その人が元々どんな見た目であったかはもう気にしなくなり、生まれてきた子供たちですら、無機物漬けの成長を辿っている。
技術の発展に伴って施術の料金はリーズナブルになっていき、文字通り誰でも気ままに自分を作り替えることが出来るまでになった。
「その内人間と機械が結婚すんじゃない?」
「極まりすぎですよそれ」
「すんませーん」
「あ、はーい!」
お洒落とは詐欺だ。
「本日はどうされましたー?」
周りを騙し、自身を上から描く小癪な詐欺。
「記憶メモリ抽出ですね、わかりました。機材持ってくるんでちょっと待っててくださーい」
悪いものとは思っていない。信頼だって思い込みだし。
「はいはーい、本日はどうされました? ………身長を40センチ伸ばして? マジ? いえいえ、御安い御用ですよ! 先輩! 後お願いします!!」
衣服の着こなしとか、メイクとかコーデとかで周囲と一線を画す人もいるが、大抵おっかないのでみんな避ける。
わたしは一人思う。
お洒落とは、そういうものじゃなかったか?
一体いつから人体改造とかトンデモ技術に頼り出したのだろう。
「先輩、どうしましたー、先輩。心ここに非ずといった感じっすけど」
「現実逃避も金で買える時代って良い時代?」
元あったDNAという遺産。それを蔑ろにして良いほど、人間は成長していない。
「現実逃避は、すればするほど道に迷うでしょ? だから今は迷子の時代です」
「上手いこと言ったつもりかもしれないが、迷うのは文明の特権だよ」
趣旨ずれたな。今日の分の労働が何事もなく終わり、少しホッとしたのかもしれない。
恥ずかしながら、結論はまだ出せていない。神になりたいというのは結果論だと思っているから。
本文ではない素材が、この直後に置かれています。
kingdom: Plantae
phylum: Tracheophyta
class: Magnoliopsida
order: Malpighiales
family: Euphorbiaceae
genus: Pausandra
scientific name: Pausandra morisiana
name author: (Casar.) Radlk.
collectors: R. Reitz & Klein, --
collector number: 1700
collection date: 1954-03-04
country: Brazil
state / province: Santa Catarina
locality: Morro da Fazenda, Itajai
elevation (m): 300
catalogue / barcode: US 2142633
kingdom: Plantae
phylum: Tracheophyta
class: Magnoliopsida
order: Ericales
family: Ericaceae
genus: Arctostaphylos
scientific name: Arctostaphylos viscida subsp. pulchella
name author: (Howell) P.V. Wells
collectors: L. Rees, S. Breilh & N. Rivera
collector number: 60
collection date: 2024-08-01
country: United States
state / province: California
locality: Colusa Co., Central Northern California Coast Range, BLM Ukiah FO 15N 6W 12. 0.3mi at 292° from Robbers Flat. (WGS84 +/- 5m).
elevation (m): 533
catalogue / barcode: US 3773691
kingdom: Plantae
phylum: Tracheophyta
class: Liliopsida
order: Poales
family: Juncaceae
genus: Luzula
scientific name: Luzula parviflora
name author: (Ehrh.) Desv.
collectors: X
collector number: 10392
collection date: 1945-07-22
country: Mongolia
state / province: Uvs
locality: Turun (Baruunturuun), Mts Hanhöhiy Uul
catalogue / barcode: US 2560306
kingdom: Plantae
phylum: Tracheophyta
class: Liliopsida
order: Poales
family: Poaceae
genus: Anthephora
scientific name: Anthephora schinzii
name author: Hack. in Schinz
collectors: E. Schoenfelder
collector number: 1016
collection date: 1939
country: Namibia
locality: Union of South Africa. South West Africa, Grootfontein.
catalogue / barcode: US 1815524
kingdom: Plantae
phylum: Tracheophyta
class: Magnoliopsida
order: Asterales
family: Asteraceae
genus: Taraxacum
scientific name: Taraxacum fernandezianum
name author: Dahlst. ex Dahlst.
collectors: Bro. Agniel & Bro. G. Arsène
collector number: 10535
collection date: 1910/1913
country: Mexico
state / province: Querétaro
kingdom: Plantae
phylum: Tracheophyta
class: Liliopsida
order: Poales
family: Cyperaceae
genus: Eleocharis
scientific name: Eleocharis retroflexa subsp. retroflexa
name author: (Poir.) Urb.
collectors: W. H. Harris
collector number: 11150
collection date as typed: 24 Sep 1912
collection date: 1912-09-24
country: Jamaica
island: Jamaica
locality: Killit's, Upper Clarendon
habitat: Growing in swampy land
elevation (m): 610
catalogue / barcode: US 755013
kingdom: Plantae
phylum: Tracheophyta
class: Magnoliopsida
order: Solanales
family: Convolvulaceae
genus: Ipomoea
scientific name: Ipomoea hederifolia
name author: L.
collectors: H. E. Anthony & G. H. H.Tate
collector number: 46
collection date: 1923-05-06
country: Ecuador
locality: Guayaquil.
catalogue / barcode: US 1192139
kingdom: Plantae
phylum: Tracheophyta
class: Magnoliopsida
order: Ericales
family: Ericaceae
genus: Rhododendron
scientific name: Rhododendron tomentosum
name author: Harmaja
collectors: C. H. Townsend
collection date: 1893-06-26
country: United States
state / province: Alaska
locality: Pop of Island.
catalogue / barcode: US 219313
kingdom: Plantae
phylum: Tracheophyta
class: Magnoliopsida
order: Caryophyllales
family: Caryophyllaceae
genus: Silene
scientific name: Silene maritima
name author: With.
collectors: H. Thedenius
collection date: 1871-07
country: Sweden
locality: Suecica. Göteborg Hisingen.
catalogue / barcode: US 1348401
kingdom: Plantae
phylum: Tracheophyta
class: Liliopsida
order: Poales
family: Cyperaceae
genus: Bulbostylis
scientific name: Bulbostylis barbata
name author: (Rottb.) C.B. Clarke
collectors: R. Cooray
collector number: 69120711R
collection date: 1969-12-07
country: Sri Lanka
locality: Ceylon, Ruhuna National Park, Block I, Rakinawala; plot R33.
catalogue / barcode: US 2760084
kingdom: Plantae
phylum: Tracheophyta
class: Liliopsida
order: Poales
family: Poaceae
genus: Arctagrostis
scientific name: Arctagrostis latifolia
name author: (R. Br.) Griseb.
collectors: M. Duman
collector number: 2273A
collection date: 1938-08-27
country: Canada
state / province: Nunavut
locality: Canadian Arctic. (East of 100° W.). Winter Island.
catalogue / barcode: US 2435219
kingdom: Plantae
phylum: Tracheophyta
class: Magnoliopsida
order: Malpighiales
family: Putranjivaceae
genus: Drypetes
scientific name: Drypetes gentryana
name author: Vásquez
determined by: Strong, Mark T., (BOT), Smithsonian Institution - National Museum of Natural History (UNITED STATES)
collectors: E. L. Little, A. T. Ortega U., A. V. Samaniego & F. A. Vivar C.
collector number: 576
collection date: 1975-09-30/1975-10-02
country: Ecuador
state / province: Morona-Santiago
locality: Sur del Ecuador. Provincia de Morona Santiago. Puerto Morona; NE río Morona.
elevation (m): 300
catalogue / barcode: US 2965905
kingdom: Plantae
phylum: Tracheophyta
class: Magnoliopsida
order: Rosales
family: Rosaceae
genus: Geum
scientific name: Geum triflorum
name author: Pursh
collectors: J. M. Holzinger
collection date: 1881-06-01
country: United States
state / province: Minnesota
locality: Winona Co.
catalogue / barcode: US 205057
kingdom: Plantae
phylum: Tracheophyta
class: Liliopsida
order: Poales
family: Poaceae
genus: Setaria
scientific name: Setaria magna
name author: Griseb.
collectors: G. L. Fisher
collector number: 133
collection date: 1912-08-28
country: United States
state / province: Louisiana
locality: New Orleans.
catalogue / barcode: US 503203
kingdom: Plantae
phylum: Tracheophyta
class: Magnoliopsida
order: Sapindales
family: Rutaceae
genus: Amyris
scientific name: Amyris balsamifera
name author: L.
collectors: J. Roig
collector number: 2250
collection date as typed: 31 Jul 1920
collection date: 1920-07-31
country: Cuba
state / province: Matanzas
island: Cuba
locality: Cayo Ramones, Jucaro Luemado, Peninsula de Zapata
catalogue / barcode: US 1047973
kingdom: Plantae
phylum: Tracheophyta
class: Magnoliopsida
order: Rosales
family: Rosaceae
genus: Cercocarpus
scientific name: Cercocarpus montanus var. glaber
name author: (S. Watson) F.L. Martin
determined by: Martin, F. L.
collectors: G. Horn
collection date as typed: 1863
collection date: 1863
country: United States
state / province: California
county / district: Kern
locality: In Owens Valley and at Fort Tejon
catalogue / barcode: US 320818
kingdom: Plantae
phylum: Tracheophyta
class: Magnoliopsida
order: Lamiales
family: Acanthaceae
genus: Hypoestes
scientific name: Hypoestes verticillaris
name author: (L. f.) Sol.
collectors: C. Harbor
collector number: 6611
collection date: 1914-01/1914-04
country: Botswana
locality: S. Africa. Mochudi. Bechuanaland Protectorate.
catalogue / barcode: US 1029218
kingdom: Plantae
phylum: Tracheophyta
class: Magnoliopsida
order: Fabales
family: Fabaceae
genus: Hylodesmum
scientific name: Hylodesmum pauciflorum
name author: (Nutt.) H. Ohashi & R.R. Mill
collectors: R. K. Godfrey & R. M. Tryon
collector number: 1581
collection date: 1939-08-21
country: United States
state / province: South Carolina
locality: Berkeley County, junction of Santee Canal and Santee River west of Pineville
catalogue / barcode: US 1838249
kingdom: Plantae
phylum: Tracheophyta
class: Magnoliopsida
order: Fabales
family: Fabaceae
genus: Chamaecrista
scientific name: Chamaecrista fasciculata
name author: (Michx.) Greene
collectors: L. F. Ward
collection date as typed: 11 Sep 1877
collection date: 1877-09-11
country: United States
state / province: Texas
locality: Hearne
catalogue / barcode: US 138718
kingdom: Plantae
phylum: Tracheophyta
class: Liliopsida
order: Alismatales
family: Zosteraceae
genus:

雑談を切り上げようとエプロンを畳んでバッグに入れる。すると、まだ終わってないとばかりに若者の口が開く。
「でも、やっぱ自分見失っちゃダメでは?」
「……だからこそ個性を出して魅せ合うんだろ?」
お洒落の答えは無い。移り変わりはするが、それも進化の最中であるのだから。
だから、答えは出さなくていいか。